任务要求 ▸ 请照录下方关于 VTune 性能分析的文段中的一部分：从含有“2131 != (ERTS_SSI_FLG_SLEEPING|ERTS_SSI_FLG_WAITING))”的字句开始，抄到“10000,但每次都有atom 读操作,原子操作一般几十到几百CPU周期,导致这个忙等待 实际执行完的话会很长。”为止。

所给文段 ▸
通过Intel 官方网站,填写注册信息,会立即回复邮件下载地址,并给30天试用期。
速度很慢,建议挂着VPN下载;VTune 的linux版本命令行模式使用很简单:
tar -zxf vtune_amplifier_xe_2015.tar.gz
cd vtune_amplifier_xe_2015
./install.sh
cd /opt/intel/vtune_amplifier_xe_2015.1.0.367959/
source amplxe-vars.sh
amplxe-cl -collect lightweight-hotspots -run-pass-thru=--no-altstack -target-pid=1575
amplxe-cl -report hotspots
可直接线上执行,不影响服务正常运行,得到如下结果:
Summary
-------
Elapsed Time: 19.345
CPU Time: 182.023
Average CPU Usage: 9.155
CPI Rate: 1.501
Function Module CPU Time:Self
------------------------------------------- ------------------ -------------
sched_spin_wait beam.smp 72.754
raw_local_irq_enable vmlinux 19.282
process_main beam.smp 10.476
ethr_native_atomic32_read beam.smp 8.337
func@0xffffffff8100af60 vmlinux 3.007
__pthread_mutex_lock libpthread-2.12.so 2.342
raw_local_irq_restore vmlinux 1.973
__sched_yield libc-2.12.so 1.913
pthread_mutex_unlock libpthread-2.12.so 1.553
__audit_syscall_exit vmlinux 1.192
system_call vmlinux 1.156
erts_thr_yield beam.smp 1.114
handle_delayed_dealloc beam.smp 0.977
update beam.smp 0.828
raw_local_irq_enable vmlinux 0.780
可以看到sched_spin_wait占用了 40% 的CPU时间
#define ERTS_SCHED_SPIN_UNTIL_YIELD 100
2121 static erts_aint32_t
2122 sched_spin_wait(ErtsSchedulerSleepInfo *ssi, int spincount)
2123 {
2124 int until_yield = ERTS_SCHED_SPIN_UNTIL_YIELD;
2125 int sc = spincount;
2126 erts_aint32_t flgs;
2127
2128 do {
2129 flgs = erts_smp_atomic32_read_acqb(&ssi->flags);
2130 if ((flgs & (ERTS_SSI_FLG_SLEEPING|ERTS_SSI_FLG_WAITING))
2131 != (ERTS_SSI_FLG_SLEEPING|ERTS_SSI_FLG_WAITING)) {
2132 break;
2133 }
2134 ERTS_SPIN_BODY;
2135 if (--until_yield == 0) {
2136 until_yield = ERTS_SCHED_SPIN_UNTIL_YIELD;
2137 erts_thr_yield();
2138 }
2139 } while (--sc > 0);
2140 return flgs;
2141 }
默认spincount = 10000,但每次都有atom 读操作,原子操作一般几十到几百CPU周期,导致这个忙等待 实际执行完的话会很长。
同时也找到对应的配置:
+sbwt none|very_short|short|medium|long|very_longSet scheduler busy wait threshold. Default is medium. The threshold determines how long schedulers should busy wait when running out of work before going to sleep.

所示材料 ▸
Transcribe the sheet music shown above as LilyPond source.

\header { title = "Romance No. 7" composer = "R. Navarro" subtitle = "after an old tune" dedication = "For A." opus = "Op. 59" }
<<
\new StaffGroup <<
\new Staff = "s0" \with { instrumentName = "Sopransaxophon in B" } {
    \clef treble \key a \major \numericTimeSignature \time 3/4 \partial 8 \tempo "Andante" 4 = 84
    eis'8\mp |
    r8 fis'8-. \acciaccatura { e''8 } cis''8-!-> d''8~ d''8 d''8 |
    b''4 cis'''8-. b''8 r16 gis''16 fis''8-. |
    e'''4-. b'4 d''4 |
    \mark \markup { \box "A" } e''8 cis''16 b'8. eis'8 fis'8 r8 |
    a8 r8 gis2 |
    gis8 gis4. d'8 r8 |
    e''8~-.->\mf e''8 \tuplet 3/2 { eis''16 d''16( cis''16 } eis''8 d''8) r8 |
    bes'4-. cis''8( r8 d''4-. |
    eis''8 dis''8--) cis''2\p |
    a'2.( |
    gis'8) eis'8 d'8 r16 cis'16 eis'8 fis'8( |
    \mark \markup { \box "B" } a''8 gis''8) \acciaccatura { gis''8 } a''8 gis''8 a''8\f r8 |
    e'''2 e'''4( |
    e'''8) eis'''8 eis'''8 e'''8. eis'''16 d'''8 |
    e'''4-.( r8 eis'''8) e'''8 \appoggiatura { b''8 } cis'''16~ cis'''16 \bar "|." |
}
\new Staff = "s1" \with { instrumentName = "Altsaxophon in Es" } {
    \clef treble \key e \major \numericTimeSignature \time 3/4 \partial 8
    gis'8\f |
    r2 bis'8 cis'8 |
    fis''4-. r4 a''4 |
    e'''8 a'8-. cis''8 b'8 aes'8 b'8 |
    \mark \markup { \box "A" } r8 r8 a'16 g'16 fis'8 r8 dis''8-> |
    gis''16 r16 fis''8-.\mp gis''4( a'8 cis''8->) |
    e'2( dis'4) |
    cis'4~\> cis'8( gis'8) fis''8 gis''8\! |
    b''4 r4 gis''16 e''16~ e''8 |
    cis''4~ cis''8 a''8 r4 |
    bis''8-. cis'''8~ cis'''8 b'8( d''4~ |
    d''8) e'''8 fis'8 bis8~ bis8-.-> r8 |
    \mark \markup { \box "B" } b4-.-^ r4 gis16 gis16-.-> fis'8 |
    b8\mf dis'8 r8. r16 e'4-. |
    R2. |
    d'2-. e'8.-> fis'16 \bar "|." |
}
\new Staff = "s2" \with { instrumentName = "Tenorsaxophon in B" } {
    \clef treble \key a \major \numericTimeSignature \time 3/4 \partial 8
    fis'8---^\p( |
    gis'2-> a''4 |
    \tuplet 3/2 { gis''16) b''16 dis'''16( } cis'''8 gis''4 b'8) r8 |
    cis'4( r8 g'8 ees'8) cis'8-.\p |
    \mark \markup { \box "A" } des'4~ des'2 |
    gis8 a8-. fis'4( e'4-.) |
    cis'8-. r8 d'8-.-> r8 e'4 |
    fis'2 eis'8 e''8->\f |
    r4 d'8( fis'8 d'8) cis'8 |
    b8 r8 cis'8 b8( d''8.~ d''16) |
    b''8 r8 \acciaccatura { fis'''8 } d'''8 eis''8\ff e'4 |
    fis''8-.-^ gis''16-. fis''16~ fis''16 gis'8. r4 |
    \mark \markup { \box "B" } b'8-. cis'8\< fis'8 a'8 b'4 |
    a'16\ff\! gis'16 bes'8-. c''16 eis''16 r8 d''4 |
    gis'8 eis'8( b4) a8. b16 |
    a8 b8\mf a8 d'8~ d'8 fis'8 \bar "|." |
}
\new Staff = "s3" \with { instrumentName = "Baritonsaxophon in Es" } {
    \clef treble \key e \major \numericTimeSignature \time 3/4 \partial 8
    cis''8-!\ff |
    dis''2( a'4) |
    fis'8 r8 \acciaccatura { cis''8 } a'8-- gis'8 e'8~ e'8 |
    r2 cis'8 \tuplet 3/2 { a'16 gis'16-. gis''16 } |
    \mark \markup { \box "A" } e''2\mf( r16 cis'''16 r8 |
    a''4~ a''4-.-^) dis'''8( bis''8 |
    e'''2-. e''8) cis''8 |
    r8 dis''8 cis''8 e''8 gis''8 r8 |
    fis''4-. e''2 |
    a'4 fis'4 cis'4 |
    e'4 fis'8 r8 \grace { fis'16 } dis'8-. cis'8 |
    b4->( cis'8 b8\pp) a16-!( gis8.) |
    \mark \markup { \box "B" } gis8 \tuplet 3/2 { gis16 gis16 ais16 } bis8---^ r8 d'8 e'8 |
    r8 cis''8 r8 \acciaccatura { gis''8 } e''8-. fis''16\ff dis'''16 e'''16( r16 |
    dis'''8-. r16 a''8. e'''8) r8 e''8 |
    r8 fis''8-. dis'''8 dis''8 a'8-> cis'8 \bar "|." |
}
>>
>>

书面作答 ▸
2131 != (ERTS_SSI_FLG_SLEEPING|ERTS_SSI_FLG_WAITING)) {
2132 break;
2133 }
2134 ERTS_SPIN_BODY;
2135 if (--until_yield == 0) {
2136 until_yield = ERTS_SCHED_SPIN_UNTIL_YIELD;
2137 erts_thr_yield();
2138 }
2139 } while (--sc > 0);
2140 return flgs;
2141 }
默认spincount = 10000,但每次都有atom 读操作,原子操作一般几十到几百CPU周期,导致这个忙等待 实际执行完的话会很长。